*Your objective*
Would you return each record that follows word for word, without its pictures?

*Records*

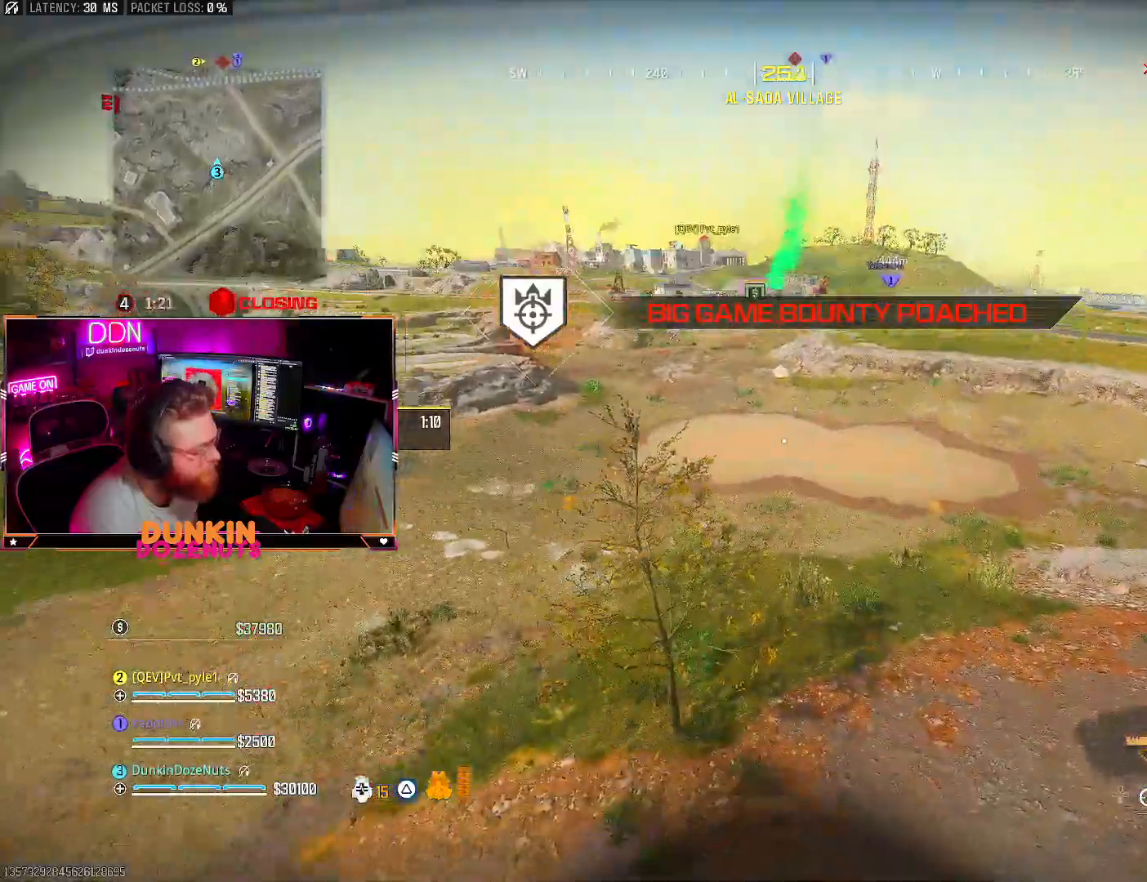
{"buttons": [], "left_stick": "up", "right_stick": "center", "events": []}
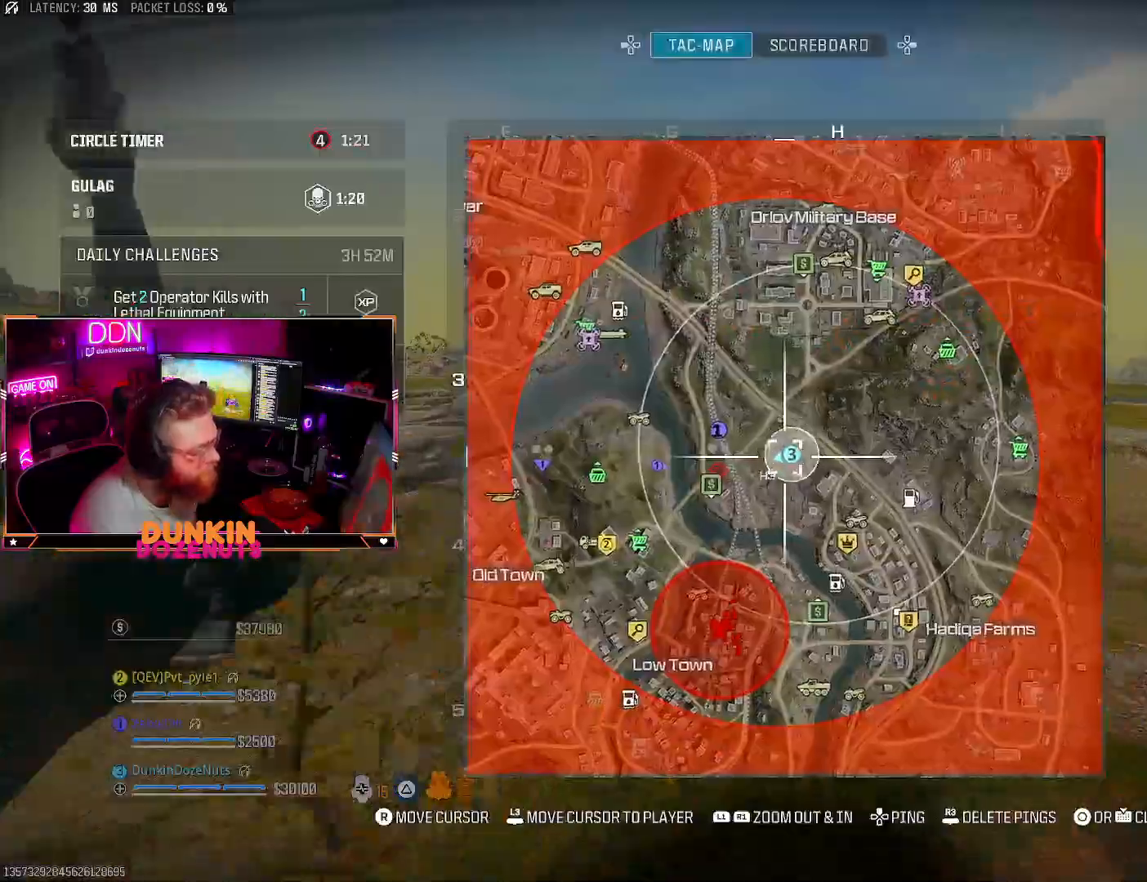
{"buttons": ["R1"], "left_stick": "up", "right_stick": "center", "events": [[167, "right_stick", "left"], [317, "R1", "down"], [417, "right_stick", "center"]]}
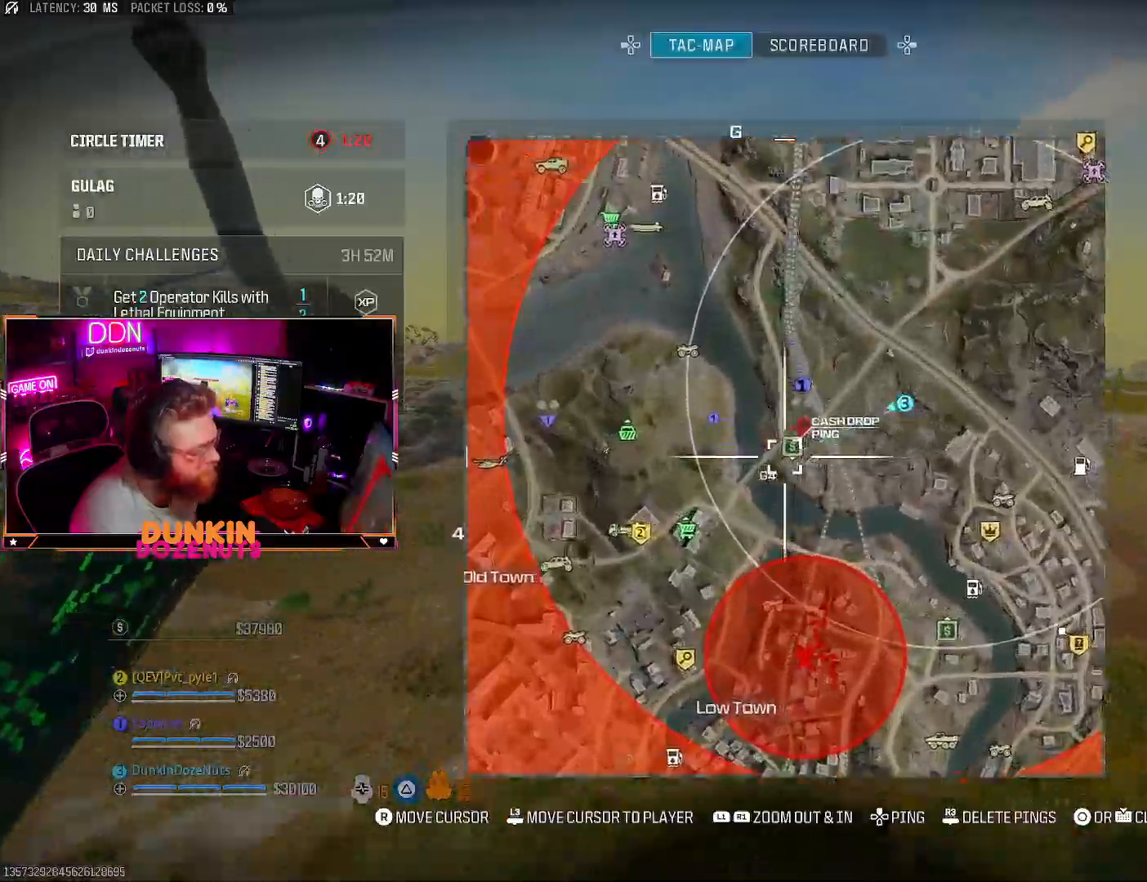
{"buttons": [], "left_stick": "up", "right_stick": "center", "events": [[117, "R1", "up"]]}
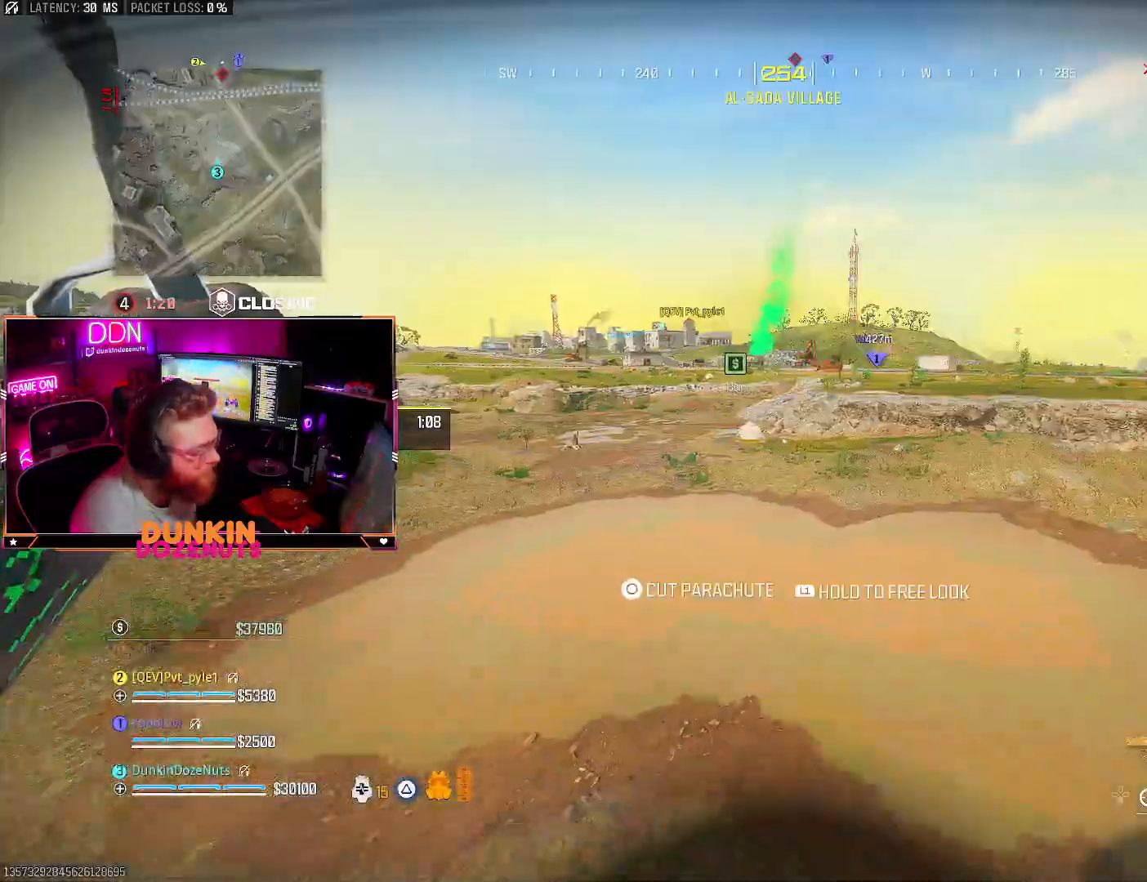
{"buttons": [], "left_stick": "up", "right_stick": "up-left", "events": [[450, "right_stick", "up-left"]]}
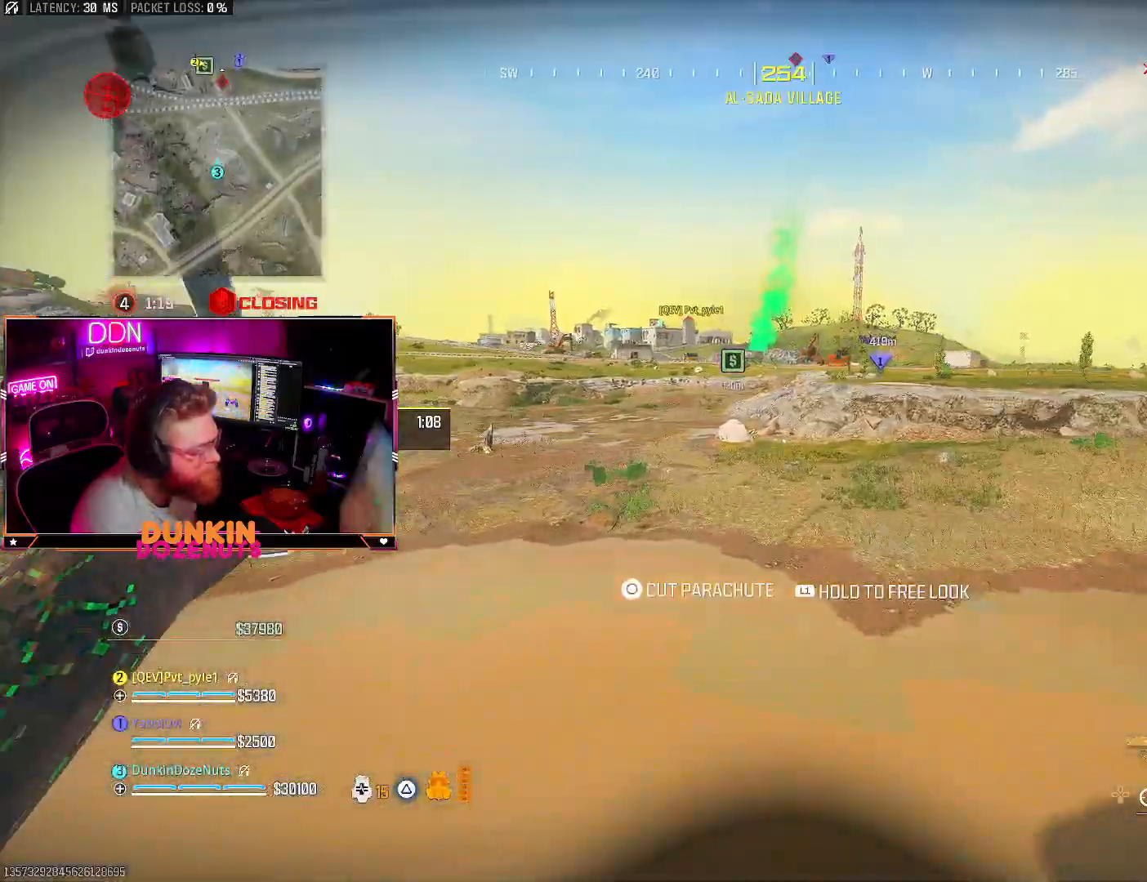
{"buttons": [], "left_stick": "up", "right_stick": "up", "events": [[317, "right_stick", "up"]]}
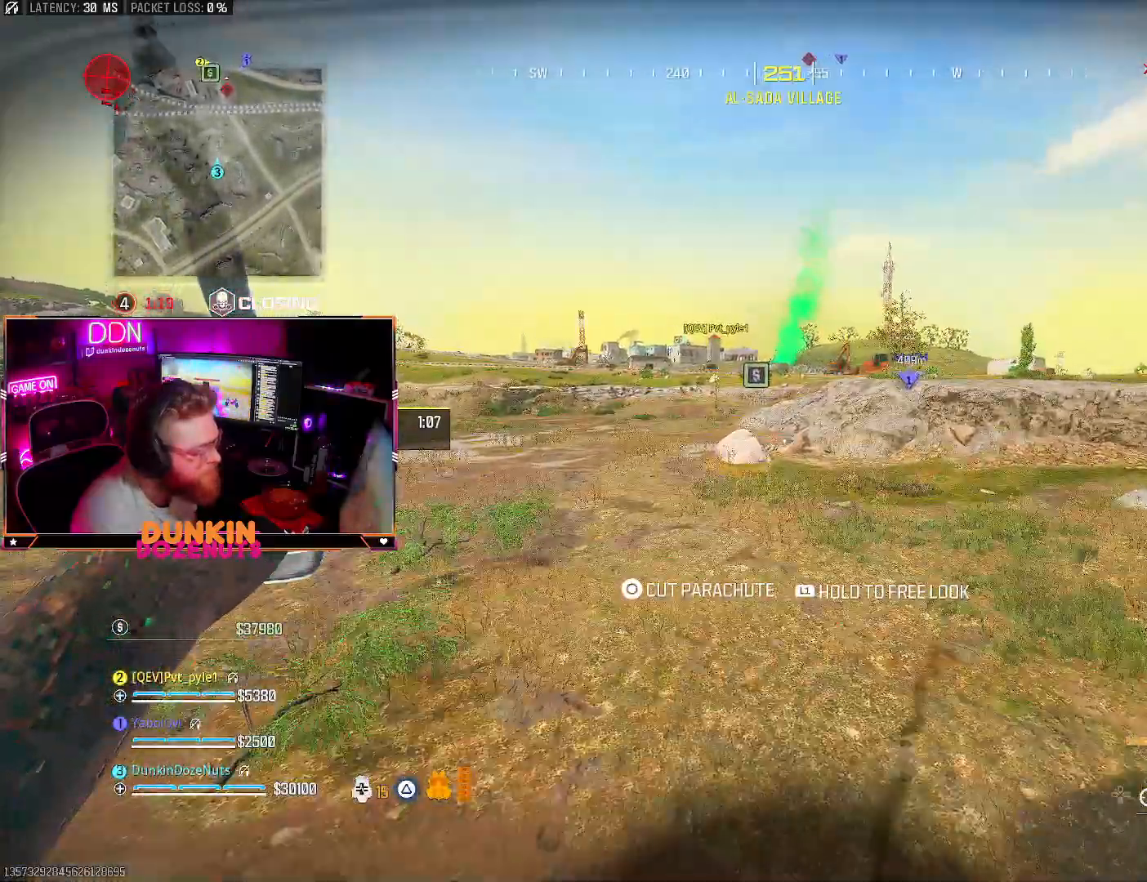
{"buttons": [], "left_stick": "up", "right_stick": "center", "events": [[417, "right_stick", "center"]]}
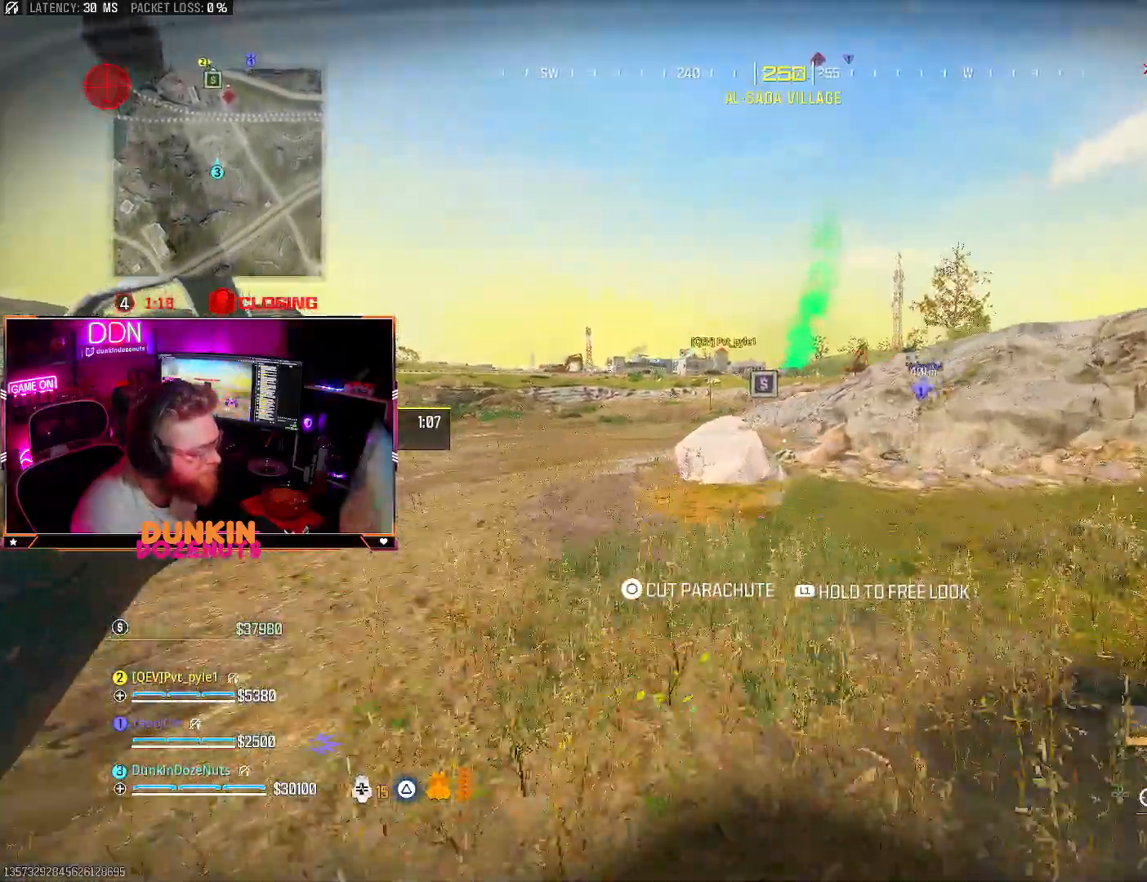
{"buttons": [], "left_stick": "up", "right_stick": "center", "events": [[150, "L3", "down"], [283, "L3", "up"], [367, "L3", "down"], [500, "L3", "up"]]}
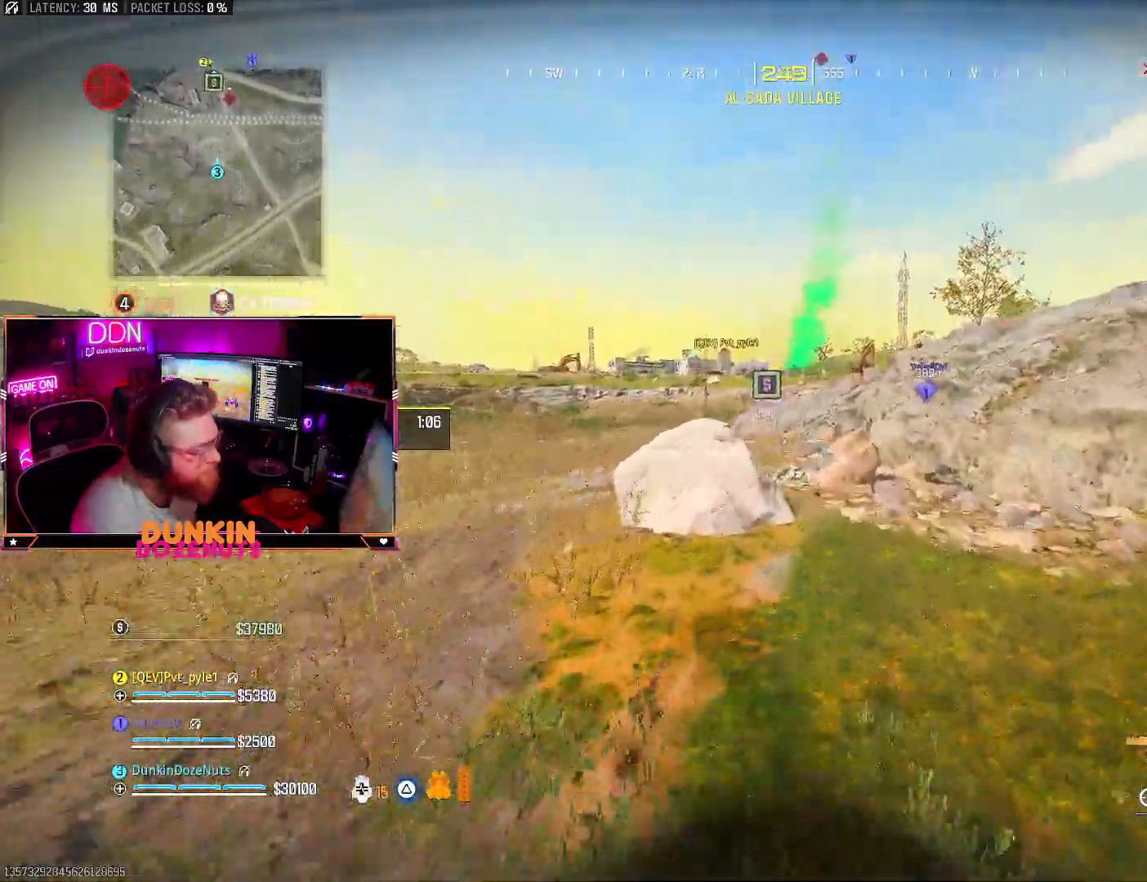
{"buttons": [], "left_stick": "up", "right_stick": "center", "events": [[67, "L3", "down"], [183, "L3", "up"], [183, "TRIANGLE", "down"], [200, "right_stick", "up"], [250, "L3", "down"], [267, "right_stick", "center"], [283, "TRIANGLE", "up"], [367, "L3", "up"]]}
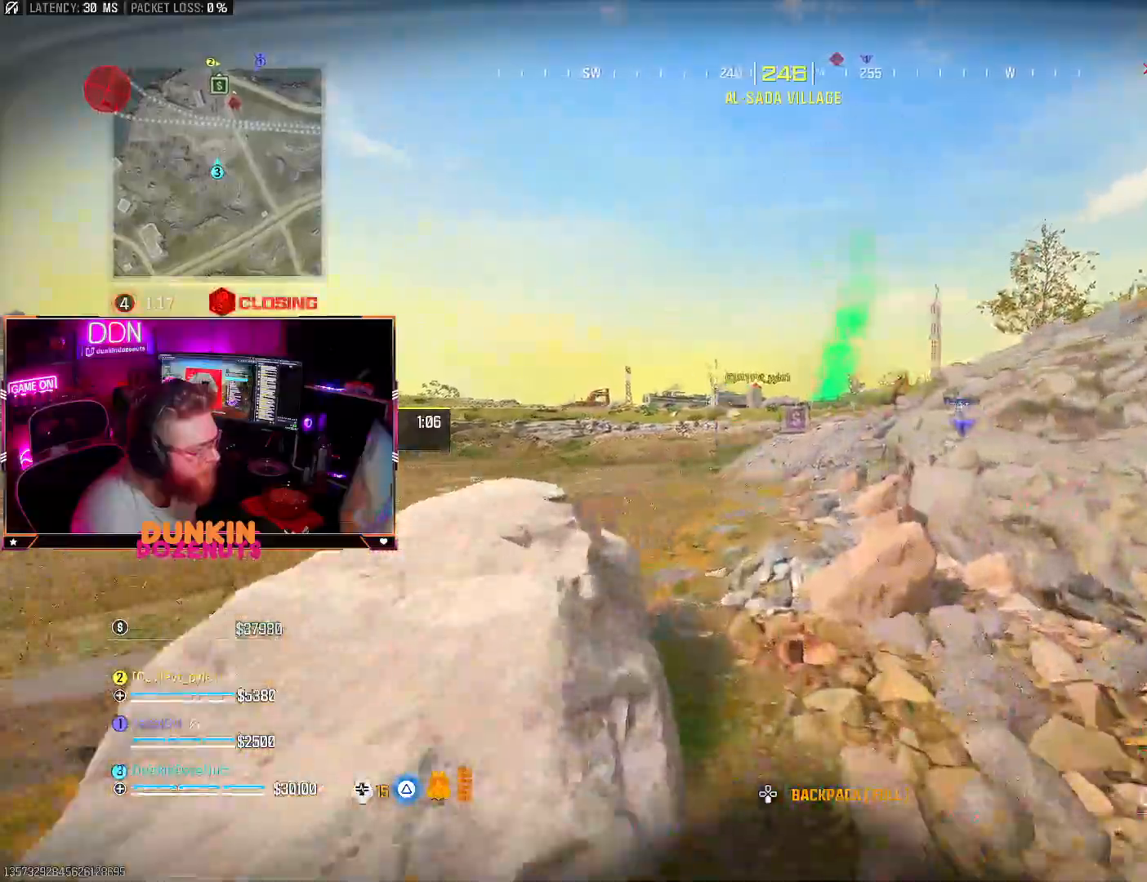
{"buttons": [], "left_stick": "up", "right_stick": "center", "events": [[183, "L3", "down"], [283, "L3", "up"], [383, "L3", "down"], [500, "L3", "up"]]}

*Written answer*
{"buttons": [], "left_stick": "up", "right_stick": "center", "events": []}
{"buttons": ["R1"], "left_stick": "up", "right_stick": "center", "events": [[167, "right_stick", "left"], [317, "R1", "down"], [417, "right_stick", "center"]]}
{"buttons": [], "left_stick": "up", "right_stick": "center", "events": [[117, "R1", "up"]]}
{"buttons": [], "left_stick": "up", "right_stick": "up-left", "events": [[450, "right_stick", "up-left"]]}
{"buttons": [], "left_stick": "up", "right_stick": "up", "events": [[317, "right_stick", "up"]]}
{"buttons": [], "left_stick": "up", "right_stick": "center", "events": [[417, "right_stick", "center"]]}
{"buttons": [], "left_stick": "up", "right_stick": "center", "events": [[150, "L3", "down"], [283, "L3", "up"], [367, "L3", "down"], [500, "L3", "up"]]}
{"buttons": [], "left_stick": "up", "right_stick": "center", "events": [[67, "L3", "down"], [183, "L3", "up"], [183, "TRIANGLE", "down"], [200, "right_stick", "up"], [250, "L3", "down"], [267, "right_stick", "center"], [283, "TRIANGLE", "up"], [367, "L3", "up"]]}
{"buttons": [], "left_stick": "up", "right_stick": "center", "events": [[183, "L3", "down"], [283, "L3", "up"], [383, "L3", "down"], [500, "L3", "up"]]}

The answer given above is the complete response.